Türk halkı, koruyucu düzenlemelere karşın ne yazık ki 'aldatıcı ve örtülü reklamlar' dünyasında yaşamaktadır.

Bir veri merkezindeki çok sayıda bilgisayarın birbirine bağlanarak oluşturduğu sanal platforma bulut denilmektedir. Bu bulut yazılım ve donanım hizmetleri için kullandırılması halinde bulut bilişim söz konusudur. Bulut bilişimin ücretli ya da ücretsiz olarak tüketici tarafından kullanılması halinde Tüketicinin Korunması Kanunu hükümleri uygulanır.

Sigortacılık ve tüketici mevzuatı karşılaştırılarak, hangi hükümler tüketiciyi daha çok koruyorsa o hükümler uygulanmalıdır.

MSG'nin (Mono Sodyum Glutamat) tüketicinin sağlığını tehdit ettiğini ispatlayan bilimsel bulgular yığını dikkate alındığında, Türkiye'deki MSG serbestisi eleştiriye layık görülmüştür.

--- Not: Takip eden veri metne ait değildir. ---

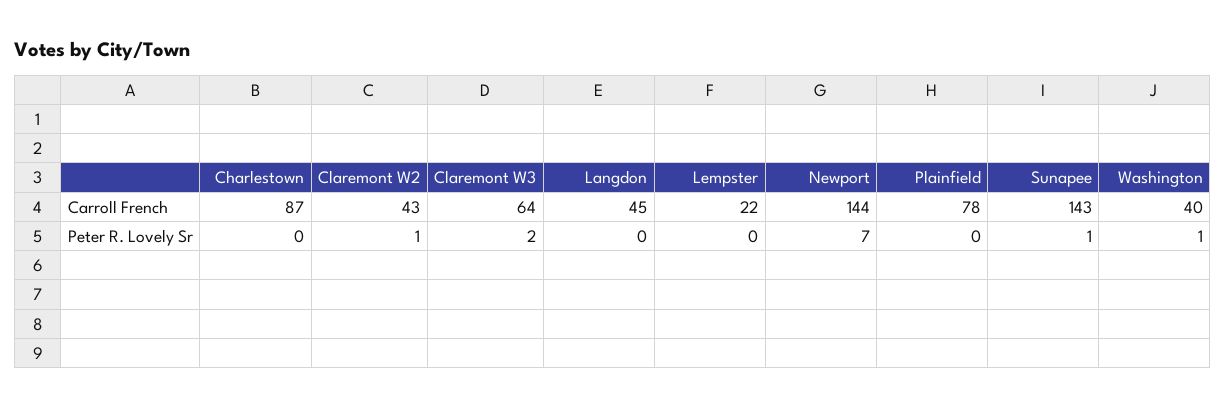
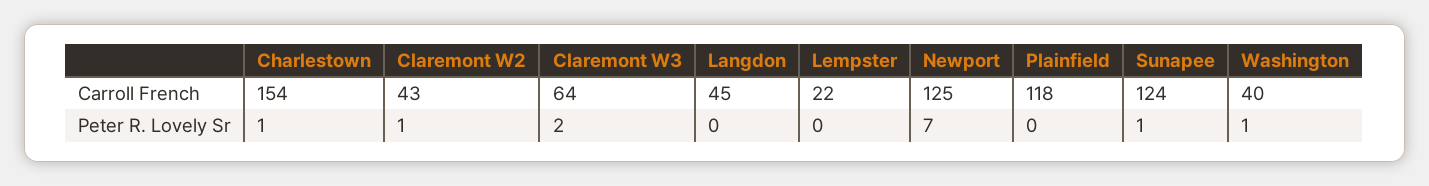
  {
    "Charlestown": {
-     "Carroll French": 87,
+     "Carroll French": 154,
-     "Peter R. Lovely Sr": 0
+     "Peter R. Lovely Sr": 1
    },
    "Claremont W2": {
      "Carroll French": 43,
      "Peter R. Lovely Sr": 1
    },
    "Claremont W3": {
      "Carroll French": 64,
      "Peter R. Lovely Sr": 2
    },
    "Langdon": {
      "Carroll French": 45,
      "Peter R. Lovely Sr": 0
    },
    "Lempster": {
      "Carroll French": 22,
      "Peter R. Lovely Sr": 0
    },
    "Newport": {
-     "Carroll French": 144,
+     "Carroll French": 125,
      "Peter R. Lovely Sr": 7
    },
    "Plainfield": {
-     "Carroll French": 78,
+     "Carroll French": 118,
      "Peter R. Lovely Sr": 0
    },
    "Sunapee": {
-     "Carroll French": 143,
+     "Carroll French": 124,
      "Peter R. Lovely Sr": 1
    },
    "Washington": {
      "Carroll French": 40,
      "Peter R. Lovely Sr": 1
    }
  }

Gittikçe çeşitlenerek hayatımızın her alanına giren elektronik mallar, tıpkı gelişen bir çocuğa benzemekte, hukuk bütünlüğümüz ise gelişmelere dar gelen elbiseleri andırmaktadır.

Ayıplı otomobil satın alan tüketicilerin ve onlar adına dava açan avukatların, dava açarken kanundaki seçimlik hakları kullanmakta tamamen serbest olmadıklarını, bu hakların kullanımına dürüstlük kuralının getirdiği sınırlamaları ve bu husustaki Yargıtay uygulamalarını bilmeleri, yaşanabilecek hak kayıplarının önlenmesi açısından oldukça önemlidir."